## begin Excerpt
By Tom BakerPublished about a year ago 3 min read
A bloody good time: "The Corpse Can't Play" (1968)

Imagine a show so terrifying that it was pulled from circulation after only SIX episodes. Apparently, those episodes were destroyed, giving rise to urban folklore about it being a "haunted" or cursed show—so terrifying that it had to be suppressed. Or erased, rather. Ah, but one episode DOES survive, like a kiss from a ghost in the night.

The BBC's lost television programs, many of which were genre-related works from the Sixties and earlier (horror, sci-fi, occult), were often excellent shows. In the case of such works as Late Night Horror, they were exceptionally good. This short film is seemingly all that remains of the lost program (the rest of the episodes having been curiously destroyed, as previously stated, because they were cursed, and to watch them invited madness and, finally, possession by strange interdimensional forces from the Lower Fourth). It is also very good—up to a point. It starts with an annoying level of noise but then picks up steam, ending with a nice denouement at the conclusion of its slim 25-minute runtime.

The film begins with a children’s birthday party in a nice, polite suburban English house, presided over by two typical hausfrauen, Alice and Joanna (Claire Austin, Christine Pollon). They are blithely uninterested in what the children are doing during play, but the insufferable little monsters create a roaring din that is enough at first to make the viewer want to switch channels. The central brat is the bespectacled birthday boy, Ronnie (Frank Barry), an obnoxious little monster with a strong streak of playground sadism.

Soon, another young chap, Simon (Michael Newport), arrives—a curious boy wearing heavy 1960s thick spectacles and sporting the requisite buzzcut. For all that, he seems weird, distant, and obviously disturbed. The other children don’t take to him, and when they begin to play a game about “What Daddy Does” (not the exact name, but you get the idea), the obnoxious birthday boy lies down on the floor with his arms crossed over his chest and pretends to be dead. This is particularly cruel, as the strange new boy’s father has passed away.

This prank is, of course, heartless, but no less cruel is the climax and resolution of this macabre little drama. Soon, the birthday brat’s father Tom (Neil Hallett) comes home, carrying some new gardening tools. One of them is a delightful hatchet.
## end Excerpt
▶ _Short task A_: How long is the runtime of the surviving short film, according to the film review?
The film review and the rows that follow have nothing to do with each other.
## begin Given records
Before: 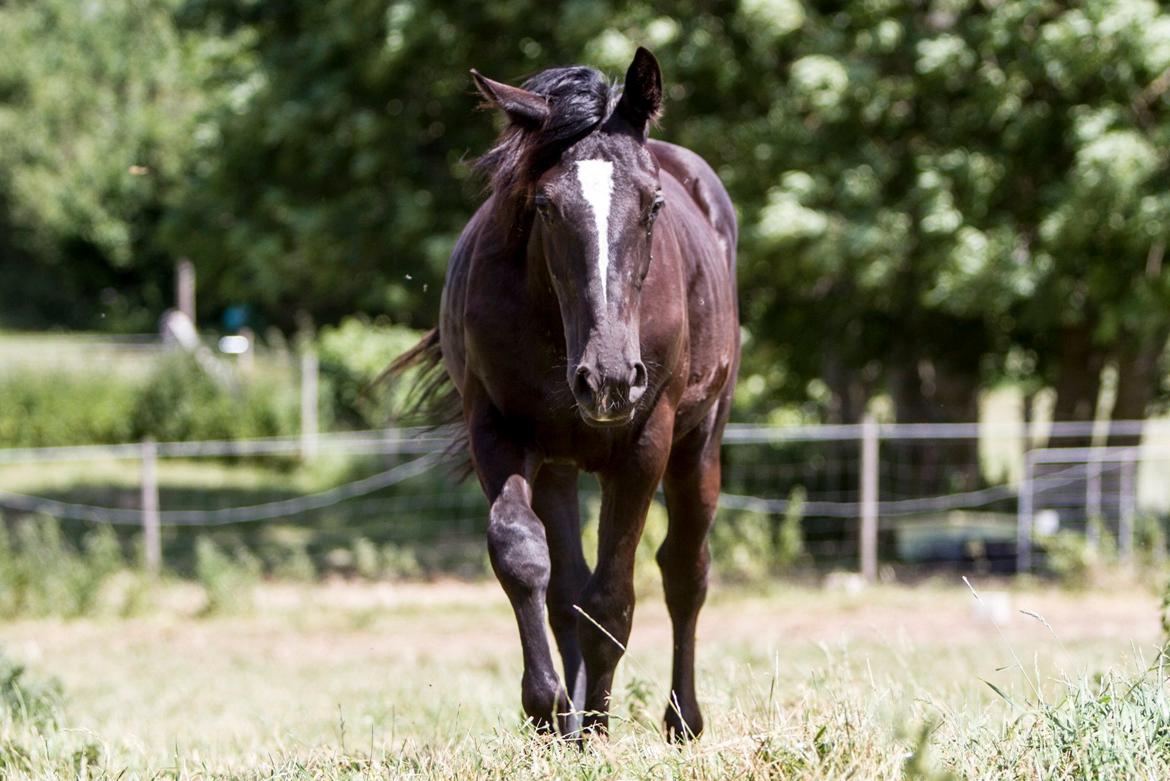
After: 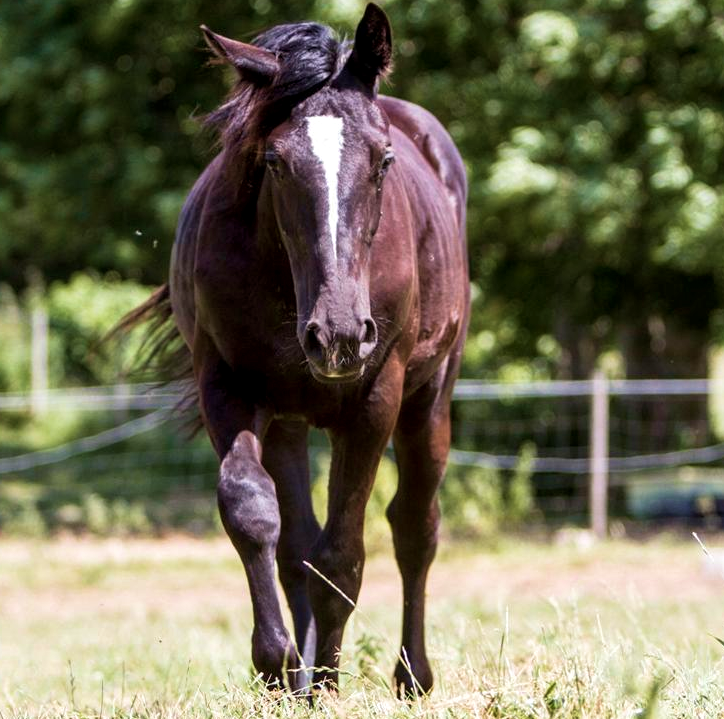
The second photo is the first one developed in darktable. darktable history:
crop and rotate: left 23.126%, top 5.639%, right 14.931%, bottom 2.268%
velvia: strength 39.11%
local contrast: highlights 101%, shadows 100%, detail 120%, midtone range 0.2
## end Given records
▶ _Short task B_: Can you convert the editing history rows above into a JSON list of strings, with one string per line, no blank lines, and the pictures left out?

▶ _Written response A_: 25 minutes

▶ _Written response B_:
[
  "Before: ",
  "After: ",
  "The second photo is the first one developed in darktable. darktable history:",
  "crop and rotate: left 23.126%, top 5.639%, right 14.931%, bottom 2.268%",
  "velvia: strength 39.11%",
  "local contrast: highlights 101%, shadows 100%, detail 120%, midtone range 0.2"
]